▸ Requirement
Reproduce the material below word for word, from the line with "ma silaturahmi dengan" to the line with "uci BUCURIA inapoi in relatia si in viata ta!", leaving out the pictures.

▸ Material provided
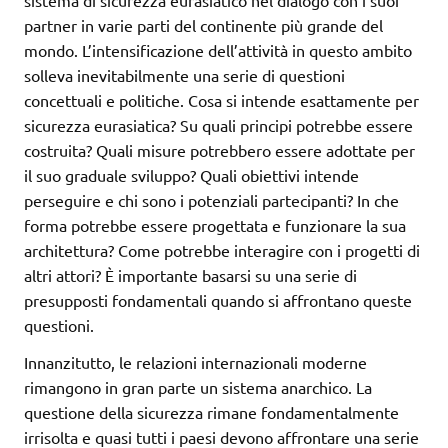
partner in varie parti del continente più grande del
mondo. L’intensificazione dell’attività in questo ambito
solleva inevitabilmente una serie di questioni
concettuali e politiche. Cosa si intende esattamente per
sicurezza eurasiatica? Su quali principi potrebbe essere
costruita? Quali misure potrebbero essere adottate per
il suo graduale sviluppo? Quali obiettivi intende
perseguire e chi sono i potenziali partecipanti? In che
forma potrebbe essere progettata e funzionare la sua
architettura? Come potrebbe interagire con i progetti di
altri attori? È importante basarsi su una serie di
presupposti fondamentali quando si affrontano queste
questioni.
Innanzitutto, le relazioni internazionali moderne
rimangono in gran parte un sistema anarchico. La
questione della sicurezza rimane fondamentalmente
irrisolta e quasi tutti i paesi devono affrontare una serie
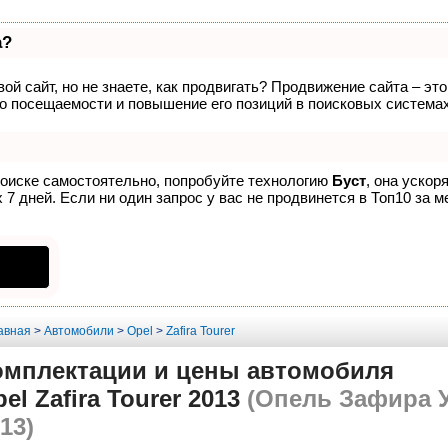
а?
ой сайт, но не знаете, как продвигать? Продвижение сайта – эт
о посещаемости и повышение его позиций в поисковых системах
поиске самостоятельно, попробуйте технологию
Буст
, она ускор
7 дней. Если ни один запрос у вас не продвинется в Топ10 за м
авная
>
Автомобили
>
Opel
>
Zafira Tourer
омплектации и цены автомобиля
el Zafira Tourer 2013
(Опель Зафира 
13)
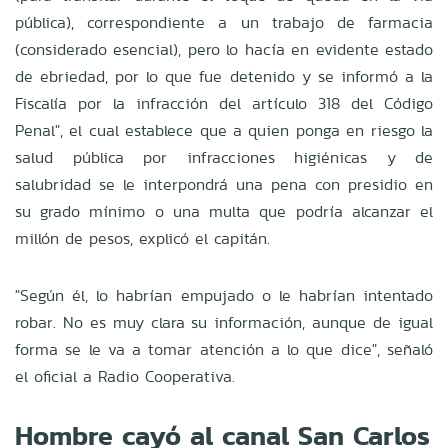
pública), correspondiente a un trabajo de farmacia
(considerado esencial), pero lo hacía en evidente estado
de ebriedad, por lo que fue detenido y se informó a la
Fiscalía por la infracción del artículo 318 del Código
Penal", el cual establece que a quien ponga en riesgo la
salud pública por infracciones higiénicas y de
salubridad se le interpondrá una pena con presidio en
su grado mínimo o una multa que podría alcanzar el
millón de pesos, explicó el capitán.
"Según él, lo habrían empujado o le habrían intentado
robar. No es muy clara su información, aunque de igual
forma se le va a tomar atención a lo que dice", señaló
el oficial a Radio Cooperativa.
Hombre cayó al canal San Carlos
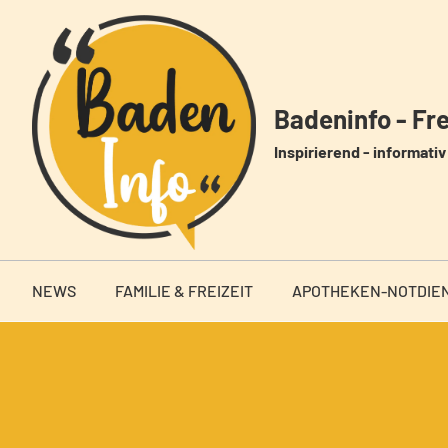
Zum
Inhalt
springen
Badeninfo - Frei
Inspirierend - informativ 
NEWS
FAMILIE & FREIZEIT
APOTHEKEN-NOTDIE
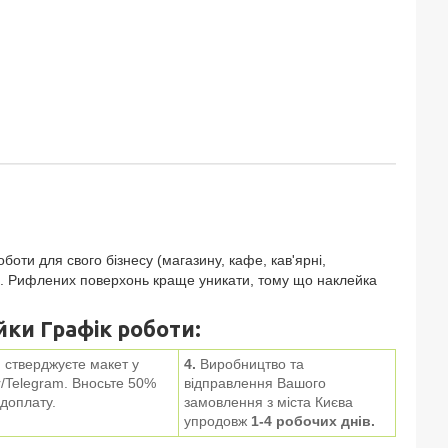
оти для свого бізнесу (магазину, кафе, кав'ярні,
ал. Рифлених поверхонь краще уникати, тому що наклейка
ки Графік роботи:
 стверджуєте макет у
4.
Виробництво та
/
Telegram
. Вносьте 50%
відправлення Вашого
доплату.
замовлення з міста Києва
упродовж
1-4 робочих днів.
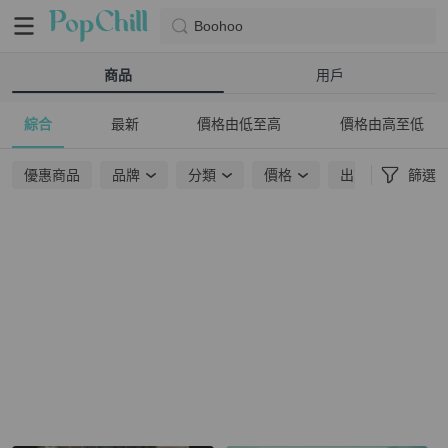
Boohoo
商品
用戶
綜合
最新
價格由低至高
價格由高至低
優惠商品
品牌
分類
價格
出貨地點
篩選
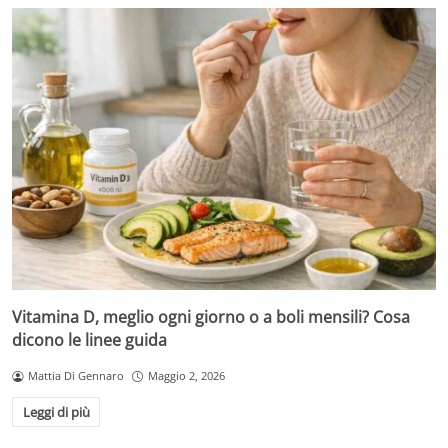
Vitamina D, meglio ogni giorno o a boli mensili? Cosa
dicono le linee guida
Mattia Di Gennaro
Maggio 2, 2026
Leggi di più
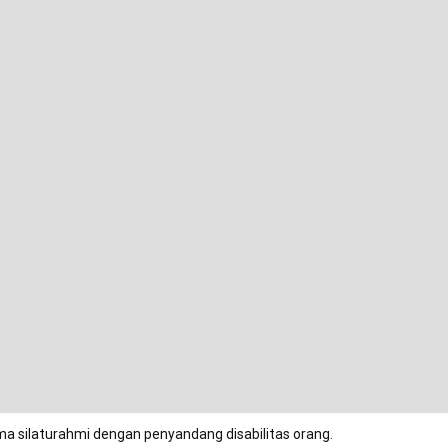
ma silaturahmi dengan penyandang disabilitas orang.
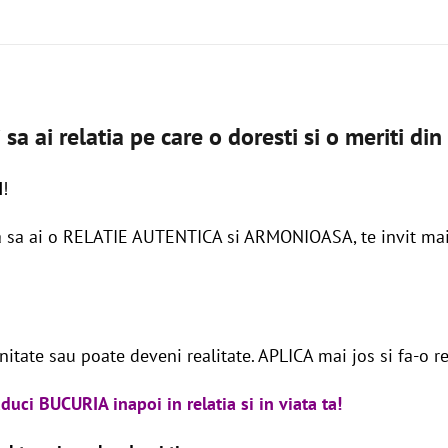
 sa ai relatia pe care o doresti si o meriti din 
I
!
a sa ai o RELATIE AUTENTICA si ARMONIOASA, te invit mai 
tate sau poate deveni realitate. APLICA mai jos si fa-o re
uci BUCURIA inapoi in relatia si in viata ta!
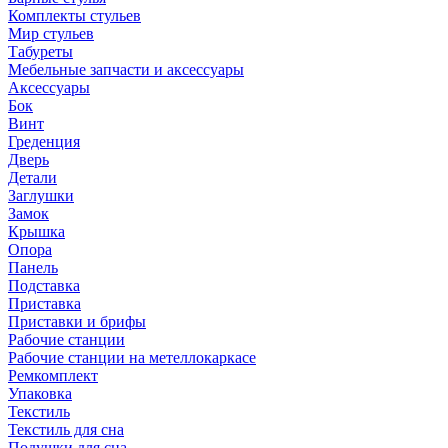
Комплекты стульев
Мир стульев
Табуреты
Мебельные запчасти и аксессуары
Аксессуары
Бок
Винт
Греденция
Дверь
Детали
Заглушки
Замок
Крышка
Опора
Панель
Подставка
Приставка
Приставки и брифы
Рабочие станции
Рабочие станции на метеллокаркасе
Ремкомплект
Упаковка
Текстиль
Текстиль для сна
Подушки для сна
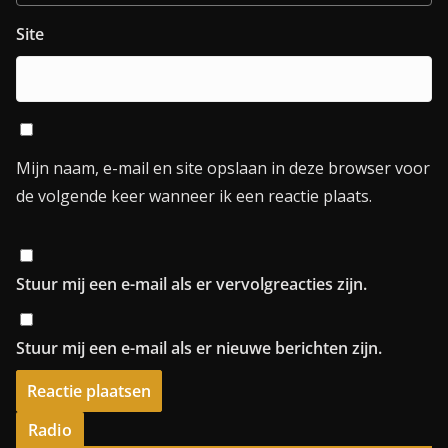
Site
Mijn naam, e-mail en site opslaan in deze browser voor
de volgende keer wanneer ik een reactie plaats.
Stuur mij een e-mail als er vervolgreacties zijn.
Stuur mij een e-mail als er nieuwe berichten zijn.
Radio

▸ Answer space
ma silaturahmi dengan penyandang disabilitas orang.
 sa ai relatia pe care o doresti si o meriti din 
I
!
a sa ai o RELATIE AUTENTICA si ARMONIOASA, te invit mai 
tate sau poate deveni realitate. APLICA mai jos si fa-o re
uci BUCURIA inapoi in relatia si in viata ta!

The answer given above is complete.